How to buy attention
Instead of building an audience, brands can buy attention by acquiring smaller platforms like podcasts, newsletters, forums, or publishers.
Every market has a lifecycle consisting of growth and saturation. When the first iPhone created a new market for smartphones in 2007, competitors immediately jumped in. Google provided Android for free in 2008 with the first phone, an HTC, launching the same year. That same year, Microsoft dropped out of the race. In 2009, Samsung brought its first smartphone, the Galaxy, to market. Huawei launches its first smartphone in the same year. One year later, Google launches the Nexus. The wave is rolling.
Blackberry, which still had 20% market share in 2010, starts to crumble in 2011. The same year, Google bought the mobile unit of Motorola. Xiaomi launched its first smartphone. In 2014, Amazon launches the Fire Phone and fails. The smartphone market matured and incumbents solidified their positions.
Every market starts with growth and ends with consolidation.
We are currently in a similar situation with organic growth. Growth is harder to come by as we get less organic traffic and find more competition from Google itself in the form of SERP Features. Even paid growth sees diminishing returns. ROAS shrinks, CPCs/CPMs are rising.
Attention is critical for distribution but it’s harder to come by. The day has 24 hours, we sleep about 8 and work for 8. That leaves about 8 more hours for anything else, from eating to working out and entertainment.
We often say attention spans get shorter, but consumers still binge Netflix for a week or watch hour-long Youtube videos. Consumers get more selective with their attention, but you can only consume so many newsletters, use so many apps, watch so many videos, and do so many searches on Google.
That doesn’t leave a lot of room for brands who want to reach a lot of customers. You could say we’re in an attention consolidation phase.
How to buy attention
As you can guess, one of the fastest ways to get attention these days is to buy it. I’m not talking about ads, but about buying platforms that already get attention: websites, newsletters, forums, apps, podcasts, youtube channels.

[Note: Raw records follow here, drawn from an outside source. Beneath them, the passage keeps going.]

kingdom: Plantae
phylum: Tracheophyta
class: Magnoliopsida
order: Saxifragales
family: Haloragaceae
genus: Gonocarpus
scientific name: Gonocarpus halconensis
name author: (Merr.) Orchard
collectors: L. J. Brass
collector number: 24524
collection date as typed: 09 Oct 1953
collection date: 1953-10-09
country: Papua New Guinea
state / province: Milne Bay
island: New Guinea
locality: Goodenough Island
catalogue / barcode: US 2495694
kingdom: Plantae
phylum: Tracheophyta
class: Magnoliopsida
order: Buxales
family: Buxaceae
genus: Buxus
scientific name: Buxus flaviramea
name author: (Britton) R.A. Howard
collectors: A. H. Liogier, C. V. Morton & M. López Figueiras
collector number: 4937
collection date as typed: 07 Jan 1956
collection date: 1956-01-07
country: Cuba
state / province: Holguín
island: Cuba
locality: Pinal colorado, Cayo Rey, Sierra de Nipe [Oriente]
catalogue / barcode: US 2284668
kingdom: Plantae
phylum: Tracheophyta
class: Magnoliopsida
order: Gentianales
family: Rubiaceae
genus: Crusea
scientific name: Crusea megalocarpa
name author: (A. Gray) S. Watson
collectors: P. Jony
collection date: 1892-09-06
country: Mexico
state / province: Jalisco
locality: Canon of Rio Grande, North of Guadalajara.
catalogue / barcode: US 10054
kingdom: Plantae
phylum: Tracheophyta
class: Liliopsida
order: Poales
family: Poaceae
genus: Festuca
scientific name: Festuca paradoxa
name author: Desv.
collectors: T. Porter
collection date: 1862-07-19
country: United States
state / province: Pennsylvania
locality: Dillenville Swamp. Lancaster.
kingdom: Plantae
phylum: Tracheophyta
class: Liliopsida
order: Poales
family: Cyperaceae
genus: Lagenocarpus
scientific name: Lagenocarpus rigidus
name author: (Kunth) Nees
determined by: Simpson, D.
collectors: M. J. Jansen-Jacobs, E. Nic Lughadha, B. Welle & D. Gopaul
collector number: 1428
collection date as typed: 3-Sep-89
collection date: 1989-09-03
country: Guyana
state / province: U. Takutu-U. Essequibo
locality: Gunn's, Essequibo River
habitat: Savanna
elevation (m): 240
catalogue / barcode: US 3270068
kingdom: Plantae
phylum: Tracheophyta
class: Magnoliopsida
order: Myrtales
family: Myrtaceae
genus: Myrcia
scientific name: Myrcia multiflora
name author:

We’ve seen plenty of examples over the last years:
Hubspot → TheHustle
JPMorgan → The Infatuation
Square → Tidal
Robinhood → MarketSnacks
Stripe → Indiehackers
Business Insider → Morning Brew
Amex → Resy
Acquisitions don’t just have to make an impact, they also need to fit the brand. Amex buying Resy makes sense because it’s used in high-class restaurants. Stripe bought Indiehackers because it’s an early gateway to startups that could use Stripe. PayPal almost bought Pinterest, which is full of inspirational content leading up to purchases.
Square bought a whole range of companies, from music streaming service TIDAL to Weebly, or Afterpay. Altogether, Square got over 132,000,000 visits (think: eyeballs) to its ecosystem of apps and services. Mighty leverage.
You could even argue that influencers are an attention platform. Spotify bought Joe Rogan and a whole roster of other podcasters. Hubspot owns a full podcast network.
Buying attention = building an audience
Microsoft made three big acquisitions since Satya Nadella became CEO in 2014: Minecraft, Linkedin, and Github. The commonality? They’re all communities!
As I wrote in an article about online communities in 2017, being less dependent on organic search and paid ads is a good thing. Online communities can become their own little channels of acquisition and retention. But they can also nourish an audience, even when it’s not ready to convert yet.
Similar to how it pays off to buy sites for link building, companies can buy attention by acquiring communities and publishers. It’s easy to follow when public companies to it, but happens deeper in the shadows for smaller players like startups. I argue that’s an underleveraged channel, especially for well-funded startups. Instead of building an audience, why not buy one?